The tie between the various types of money and the monetary base comes from redeemability.
Who says that M2 is the best measure of the quantity of money?
MZM is better and the Divisia measures better yet.
Since the development of sweep accounts, the reserve requirements have been meaningless. Banks can sweep funds out of transactions accounts into something that has no reserve requirement. They just keep whatever amount of reserves they think is appropriate.
There is a theory of reserve demand, and it doesn’t suggest a constant reserve ratio.
But that doesn’t mean that changes in the quantity of base money are no longer positively related to more inclusive measures of money.
Helpful comments. It’s odd that there is so much inertia in the textbook story of money creation.

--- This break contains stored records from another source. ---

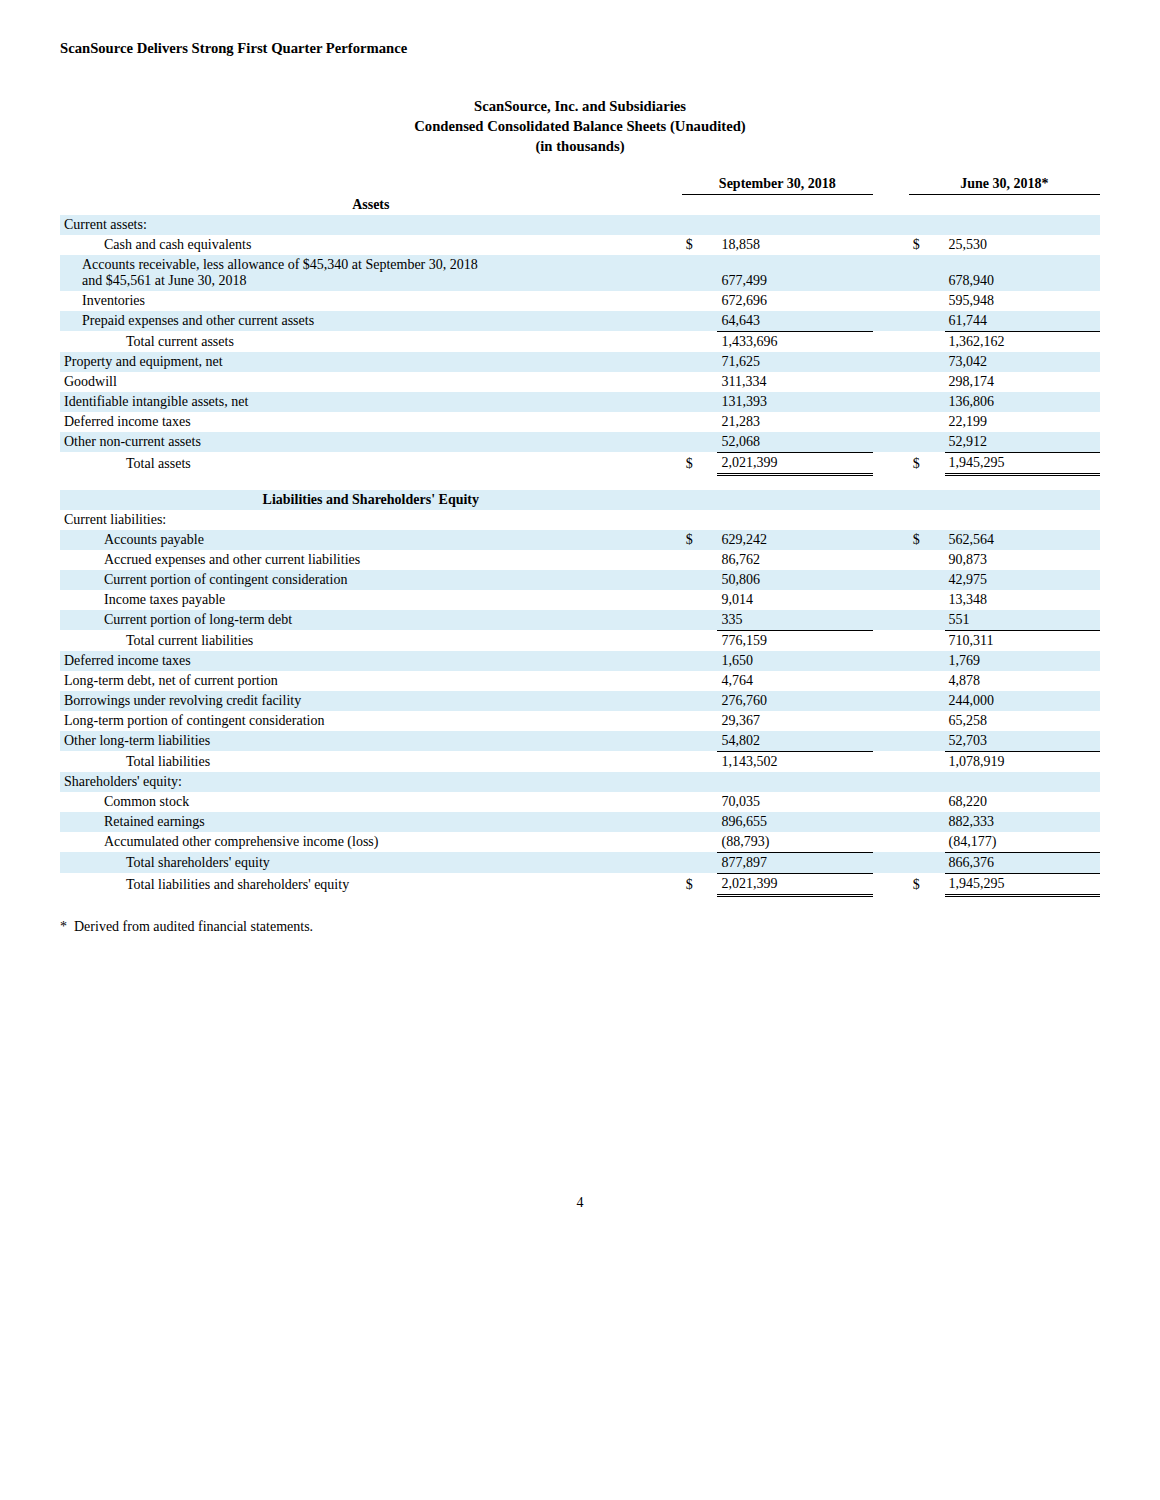ScanSource Delivers Strong First Quarter Performance
ScanSource, Inc. and Subsidiaries
Condensed Consolidated Balance Sheets (Unaudited)
(in thousands)
| | September 30, 2018 | | June 30, 2018* |
| Assets | | | | | |
| Current assets: | | | | | |
| Cash and cash equivalents | $ | 18,858 | | $ | 25,530 |
| Accounts receivable, less allowance of $45,340 at September 30, 2018 and $45,561 at June 30, 2018 | | 677,499 | | | 678,940 |
| Inventories | | 672,696 | | | 595,948 |
| Prepaid expenses and other current assets | | 64,643 | | | 61,744 |
| Total current assets | | 1,433,696 | | | 1,362,162 |
| Property and equipment, net | | 71,625 | | | 73,042 |
| Goodwill | | 311,334 | | | 298,174 |
| Identifiable intangible assets, net | | 131,393 | | | 136,806 |
| Deferred income taxes | | 21,283 | | | 22,199 |
| Other non-current assets | | 52,068 | | | 52,912 |
| Total assets | $ | 2,021,399 | | $ | 1,945,295 |
| Liabilities and Shareholders' Equity | | | | | |
| Current liabilities: | | | | | |
| Accounts payable | $ | 629,242 | | $ | 562,564 |
| Accrued expenses and other current liabilities | | 86,762 | | | 90,873 |
| Current portion of contingent consideration | | 50,806 | | | 42,975 |
| Income taxes payable | | 9,014 | | | 13,348 |
| Current portion of long-term debt | | 335 | | | 551 |
| Total current liabilities | | 776,159 | | | 710,311 |
| Deferred income taxes | | 1,650 | | | 1,769 |
| Long-term debt, net of current portion | | 4,764 | | | 4,878 |
| Borrowings under revolving credit facility | | 276,760 | | | 244,000 |
| Long-term portion of contingent consideration | | 29,367 | | | 65,258 |
| Other long-term liabilities | | 54,802 | | | 52,703 |
| Total liabilities | | 1,143,502 | | | 1,078,919 |
| Shareholders' equity: | | | | | |
| Common stock | | 70,035 | | | 68,220 |
| Retained earnings | | 896,655 | | | 882,333 |
| Accumulated other comprehensive income (loss) | | (88,793) | | | (84,177) |
| Total shareholders' equity | | 877,897 | | | 866,376 |
| Total liabilities and shareholders' equity | $ | 2,021,399 | | $ | 1,945,295 |
* Derived from audited financial statements.
4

“Another way to put this is that monetary and financial arrangements are endogenous with respect to Fed procedures. The financial markets will evolve ways to insulate the economy from what the Fed does.
the Fed can control the supply of an asset class (or definition of money), then that asset class will not have much effect on the economy; if an asset class correlates strongly with economic activity, the Fed will not be able to control it.”
It just depends on how relevant the asset class controled by the fed is IMO. It doesn’t matter how much base the fed creates because most of the economy doesn’t use it. Of course there is a demand for currency but it is only a small proportion of overall money supply. The fed can create as much base as it likes and the banks will just park it in reserve accounts. In order for the fed to have an effect on the economy it needs to affect assets which are relevant.
If the fed directly affected the broader money supply the endogenous and exogenous aspects of financial markets will be more connected . This can be done by allowing people to directly transact in base or crediting deposit accounts of people at commercial banks when conducting policy.
As much as I regard MF as the prior century’s greatest economist, it’s time to shift from the quantity of money to MV. V used to be stable. Now it isn’t. We have to incorporate its ebbs and flows into policy. Thus, NGDP. If nothing else, it calms the other stuff down, because it buffers the exogenous changes that so often sank our ships. See 1937, 1998, etc.